Transcribe the full listing exactly, and drop every picture.

START Data section

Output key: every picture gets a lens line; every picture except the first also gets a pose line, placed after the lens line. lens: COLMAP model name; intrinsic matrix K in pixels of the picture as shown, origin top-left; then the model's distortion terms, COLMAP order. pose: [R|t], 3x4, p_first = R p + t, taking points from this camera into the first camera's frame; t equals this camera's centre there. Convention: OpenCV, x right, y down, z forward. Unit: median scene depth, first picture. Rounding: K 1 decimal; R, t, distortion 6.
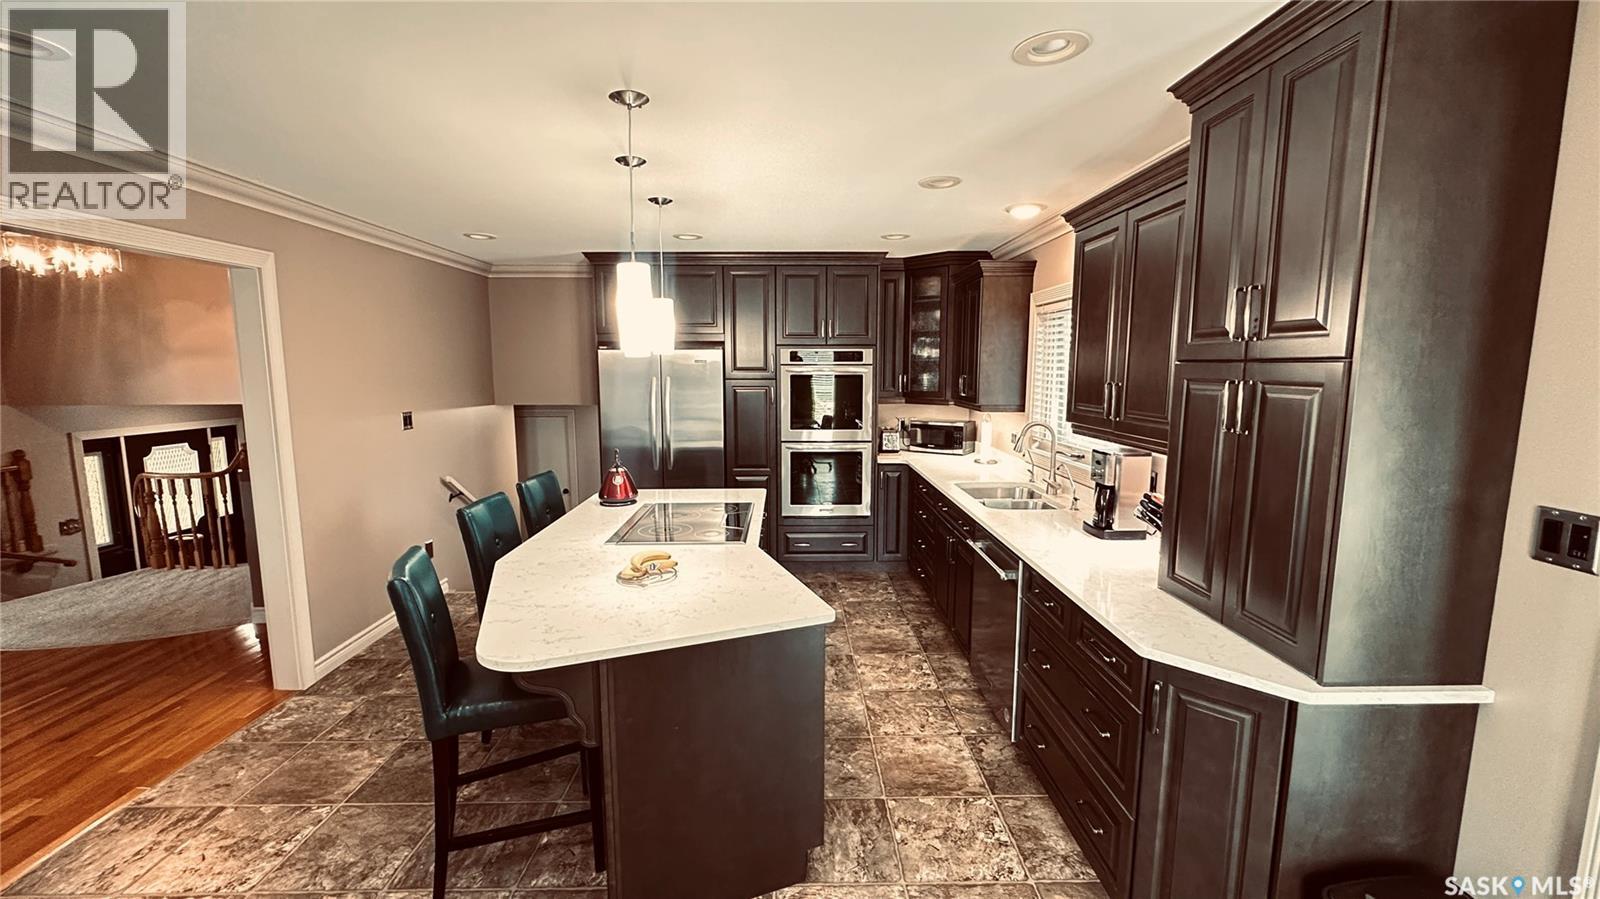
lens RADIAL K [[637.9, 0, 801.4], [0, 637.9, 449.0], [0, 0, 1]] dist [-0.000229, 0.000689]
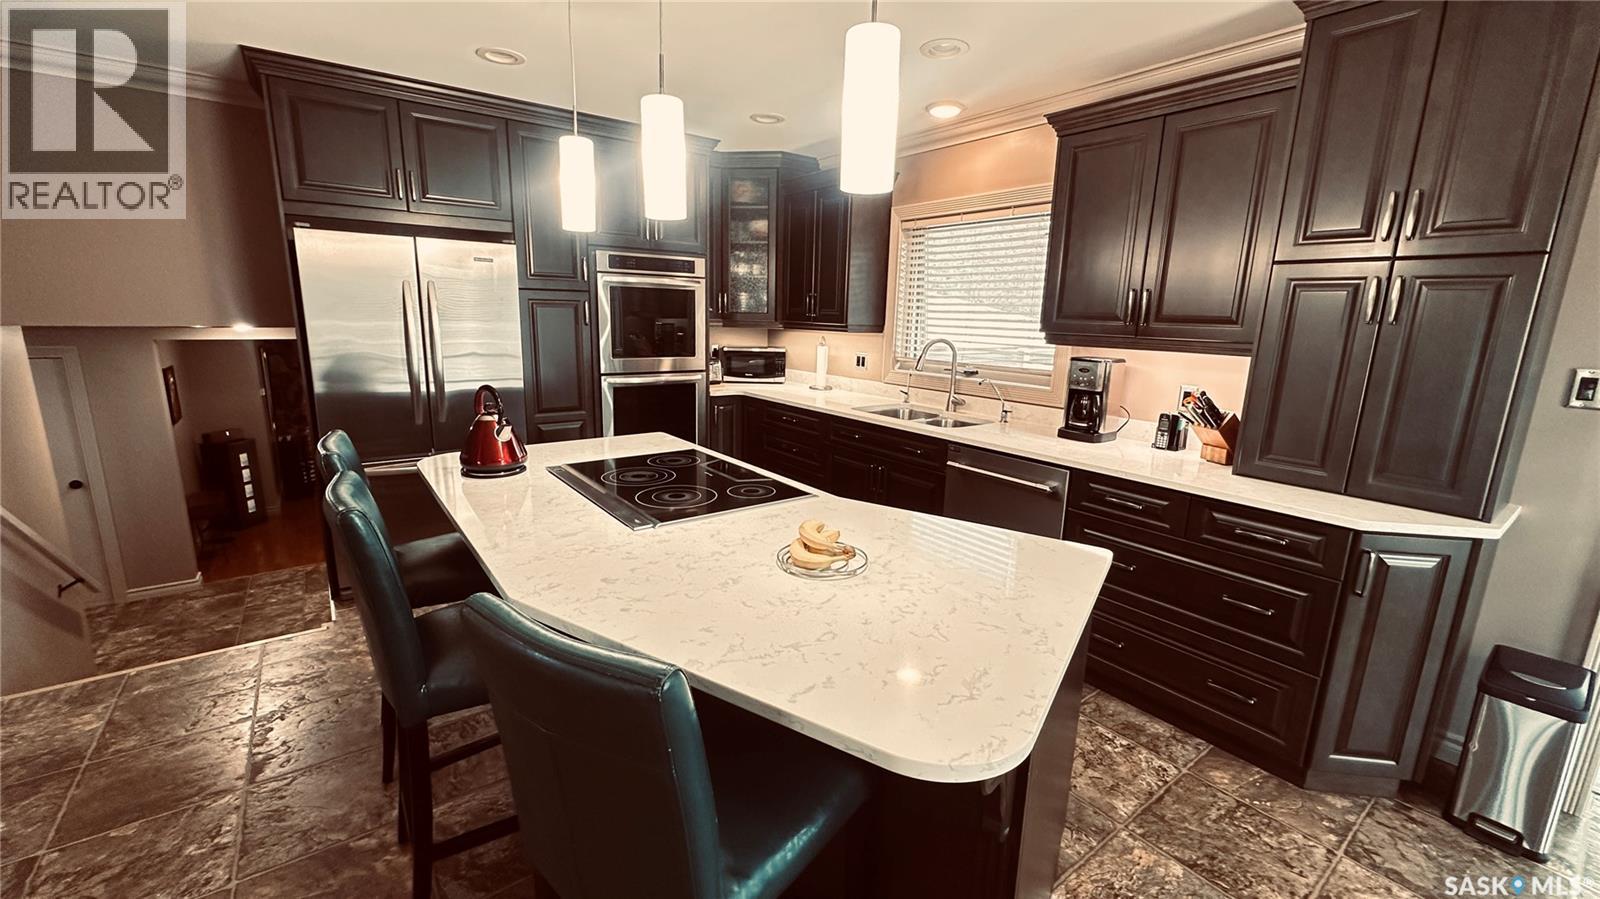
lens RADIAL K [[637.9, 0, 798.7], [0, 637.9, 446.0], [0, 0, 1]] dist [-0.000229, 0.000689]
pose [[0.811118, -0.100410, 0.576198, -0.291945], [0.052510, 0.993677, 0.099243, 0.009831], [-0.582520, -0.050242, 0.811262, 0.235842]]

END Data section

■ Written response:
Output key: every picture gets a lens line; every picture except the first also gets a pose line, placed after the lens line. lens: COLMAP model name; intrinsic matrix K in pixels of the picture as shown, origin top-left; then the model's distortion terms, COLMAP order. pose: [R|t], 3x4, p_first = R p + t, taking points from this camera into the first camera's frame; t equals this camera's centre there. Convention: OpenCV, x right, y down, z forward. Unit: median scene depth, first picture. Rounding: K 1 decimal; R, t, distortion 6.
lens RADIAL K [[637.9, 0, 801.4], [0, 637.9, 449.0], [0, 0, 1]] dist [-0.000229, 0.000689]
lens RADIAL K [[637.9, 0, 798.7], [0, 637.9, 446.0], [0, 0, 1]] dist [-0.000229, 0.000689]
pose [[0.811118, -0.100410, 0.576198, -0.291945], [0.052510, 0.993677, 0.099243, 0.009831], [-0.582520, -0.050242, 0.811262, 0.235842]]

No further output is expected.